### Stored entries
━━━

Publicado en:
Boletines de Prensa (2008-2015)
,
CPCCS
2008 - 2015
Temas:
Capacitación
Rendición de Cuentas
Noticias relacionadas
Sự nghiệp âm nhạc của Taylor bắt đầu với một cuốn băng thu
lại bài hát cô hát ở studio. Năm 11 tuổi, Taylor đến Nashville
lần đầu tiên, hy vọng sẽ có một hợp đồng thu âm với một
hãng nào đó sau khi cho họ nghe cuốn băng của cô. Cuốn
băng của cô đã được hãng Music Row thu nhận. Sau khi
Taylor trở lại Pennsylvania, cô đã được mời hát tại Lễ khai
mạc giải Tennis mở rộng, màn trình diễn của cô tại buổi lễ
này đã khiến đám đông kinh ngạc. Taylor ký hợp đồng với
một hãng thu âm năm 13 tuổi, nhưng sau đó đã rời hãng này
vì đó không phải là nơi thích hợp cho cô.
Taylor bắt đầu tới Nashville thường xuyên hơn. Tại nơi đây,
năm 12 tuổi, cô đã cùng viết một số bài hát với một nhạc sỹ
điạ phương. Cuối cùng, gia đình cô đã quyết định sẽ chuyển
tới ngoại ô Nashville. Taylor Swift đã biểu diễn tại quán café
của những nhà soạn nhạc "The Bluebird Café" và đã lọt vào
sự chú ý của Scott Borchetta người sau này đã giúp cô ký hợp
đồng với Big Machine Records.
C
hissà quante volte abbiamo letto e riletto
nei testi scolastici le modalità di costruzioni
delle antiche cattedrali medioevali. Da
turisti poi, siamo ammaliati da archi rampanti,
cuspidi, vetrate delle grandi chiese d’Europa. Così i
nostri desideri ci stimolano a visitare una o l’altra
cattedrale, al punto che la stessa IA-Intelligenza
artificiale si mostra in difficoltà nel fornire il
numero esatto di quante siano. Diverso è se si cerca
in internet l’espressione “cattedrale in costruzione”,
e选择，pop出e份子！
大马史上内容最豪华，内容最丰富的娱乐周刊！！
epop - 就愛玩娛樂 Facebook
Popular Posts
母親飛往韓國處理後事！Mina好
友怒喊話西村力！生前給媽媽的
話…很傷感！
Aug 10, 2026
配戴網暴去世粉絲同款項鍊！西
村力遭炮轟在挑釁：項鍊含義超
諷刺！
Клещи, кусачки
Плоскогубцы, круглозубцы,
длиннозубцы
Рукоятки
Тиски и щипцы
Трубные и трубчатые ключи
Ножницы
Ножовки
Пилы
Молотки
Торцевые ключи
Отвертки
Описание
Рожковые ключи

━━━

### EXERCISE DETAILS
Print the items word for word, starting with their first line and going on through the line that contains "này đã khiến", with both of those lines included.

### RESPONSE AREA
Publicado en:
Boletines de Prensa (2008-2015)
,
CPCCS
2008 - 2015
Temas:
Capacitación
Rendición de Cuentas
Noticias relacionadas
Sự nghiệp âm nhạc của Taylor bắt đầu với một cuốn băng thu
lại bài hát cô hát ở studio. Năm 11 tuổi, Taylor đến Nashville
lần đầu tiên, hy vọng sẽ có một hợp đồng thu âm với một
hãng nào đó sau khi cho họ nghe cuốn băng của cô. Cuốn
băng của cô đã được hãng Music Row thu nhận. Sau khi
Taylor trở lại Pennsylvania, cô đã được mời hát tại Lễ khai
mạc giải Tennis mở rộng, màn trình diễn của cô tại buổi lễ
này đã khiến đám đông kinh ngạc. Taylor ký hợp đồng với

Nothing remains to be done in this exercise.